Forum tersebut juga membahas langkah antisipasi terhadap meningkatnya kebutuhan masyarakat selama Ramadhan hingga Lebaran yang biasanya diikuti lonjakan permintaan bahan pokok. Selain itu, rapat juga meninjau perkembangan program swasembada pangan serta sektor energi sebagai bagian dari upaya memperkuat ketahanan nasional.
Pemerintah juga mengevaluasi perkembangan program swasembada pangan dan energi yang tengah dijalankan sebagai bagian dari upaya memperkuat ketahanan nasional.

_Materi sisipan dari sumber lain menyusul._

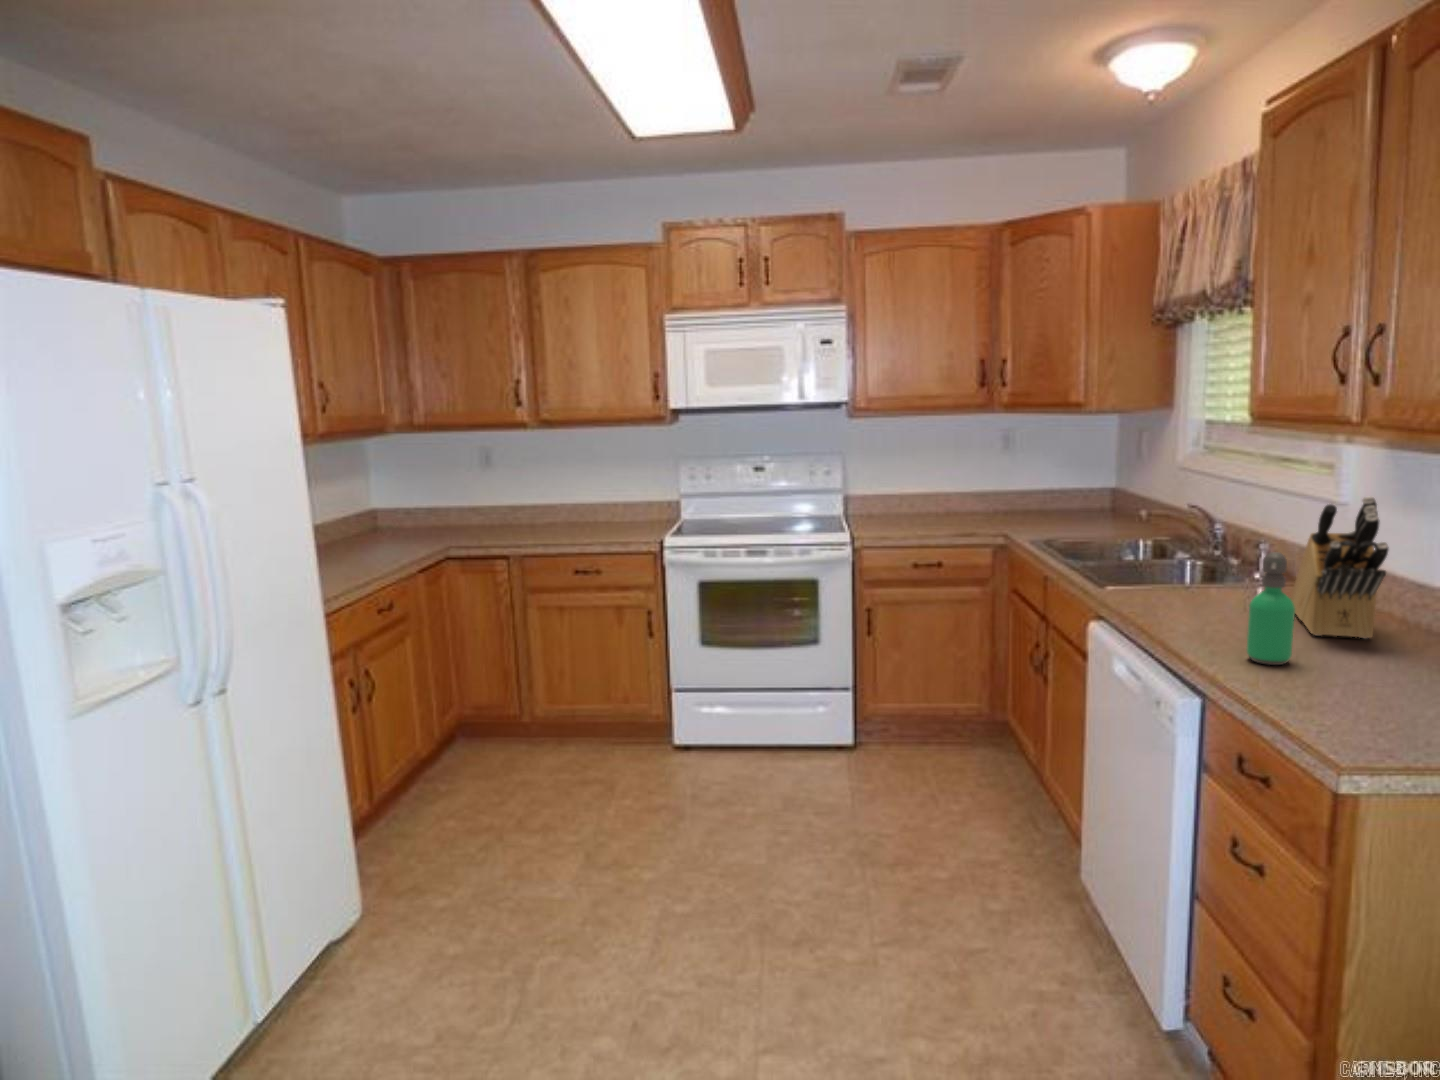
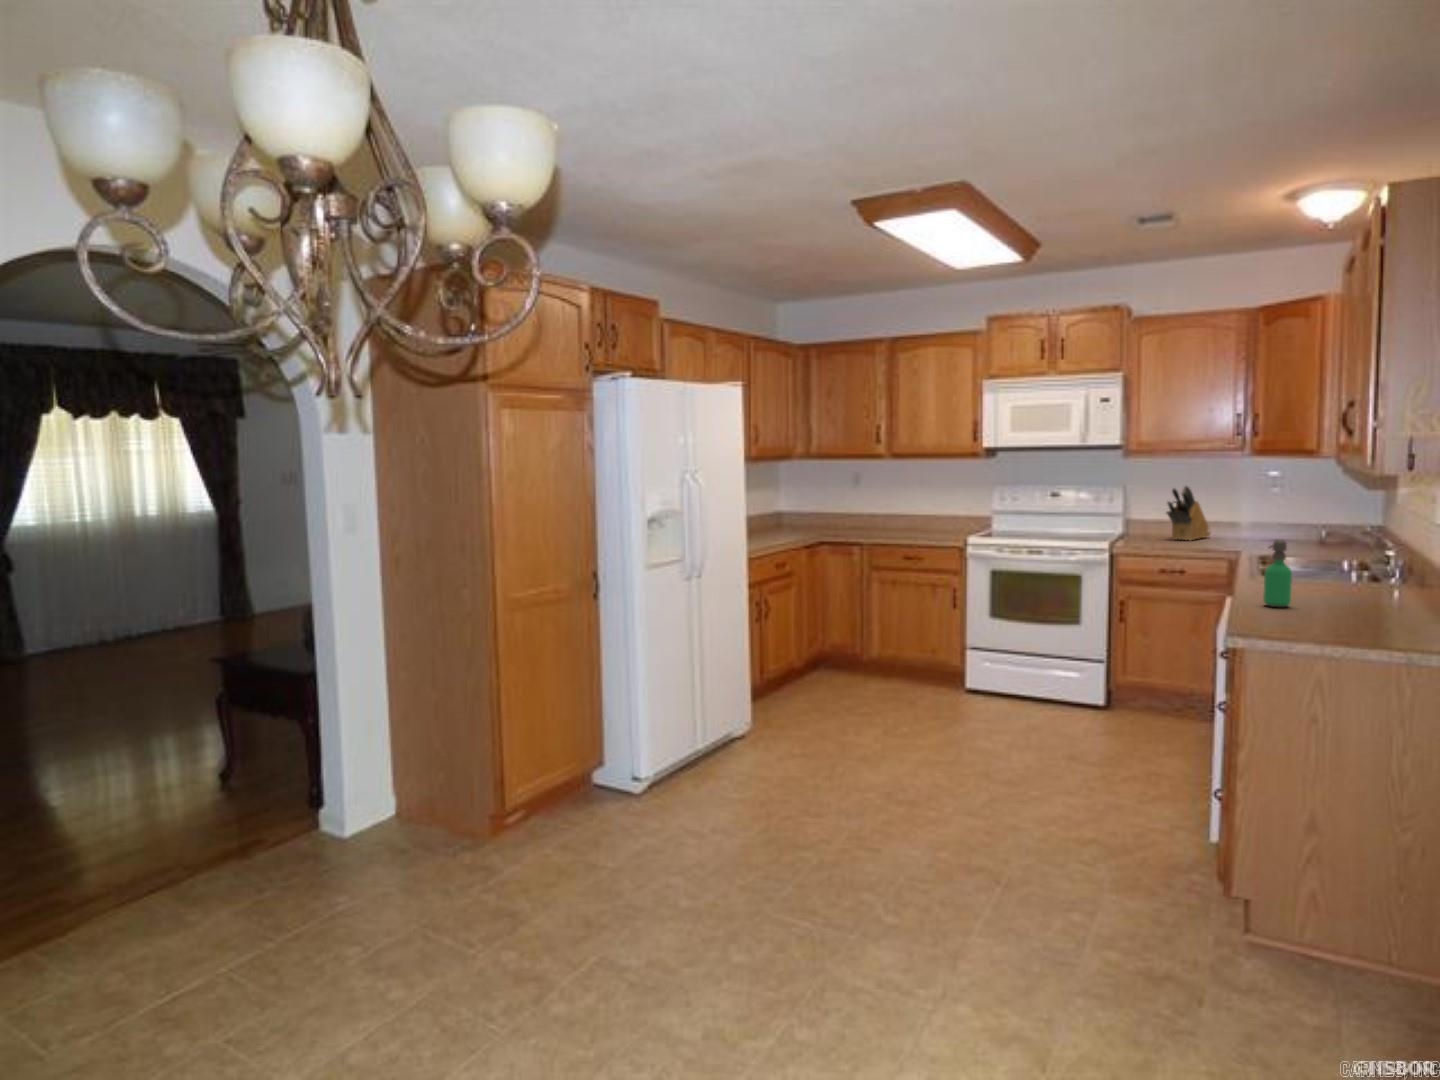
knife block: present [1290,496,1389,639] -> present [1167,485,1210,540]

Program tersebut mencakup peningkatan produksi pangan dalam negeri serta penguatan sektor energi guna mengurangi ketergantungan terhadap pasokan luar negeri.
Baca Juga: Dampak Perang Picu Panic Buying, Antrian BBM Mengular di Sejumlah SPBU
Sekretaris Kabinet Teddy Indra Wijaya mengatakan bahwa “Pertemuan strategis ini difokuskan pada dua agenda utama pemerintah, yaitu progres swasembada dengan mengevaluasi perkembangan program swasembada pangan dan energi, serta kesiapan Idul Fitri untuk memastikan ketersediaan bahan pangan dan pasokan LPG menjelang Hari Raya Idul Fitri,” ujarnya yang dikutip dari Antara News pada Senin (9/3/2026).
Dalam rapat tersebut, Presiden Prabowo Subianto juga menekankan pentingnya menjaga ketersediaan bahan pangan dan energi bagi masyarakat. Pemerintah memastikan stok kebutuhan pokok serta pasokan Liquefied Petroleum Gas (LPG) tetap aman guna memenuhi kebutuhan masyarakat selama Ramadhan hingga Idul Fitri.
Upaya tersebut dilakukan untuk menjaga stabilitas kebutuhan pokok di tengah meningkatnya aktivitas masyarakat menjelang Lebaran. Pemerintah berharap masyarakat dapat menjalani ibadah Ramadhan dan merayakan Idul Fitri dengan tenang tanpa kekhawatiran terhadap ketersediaan pangan maupun energi.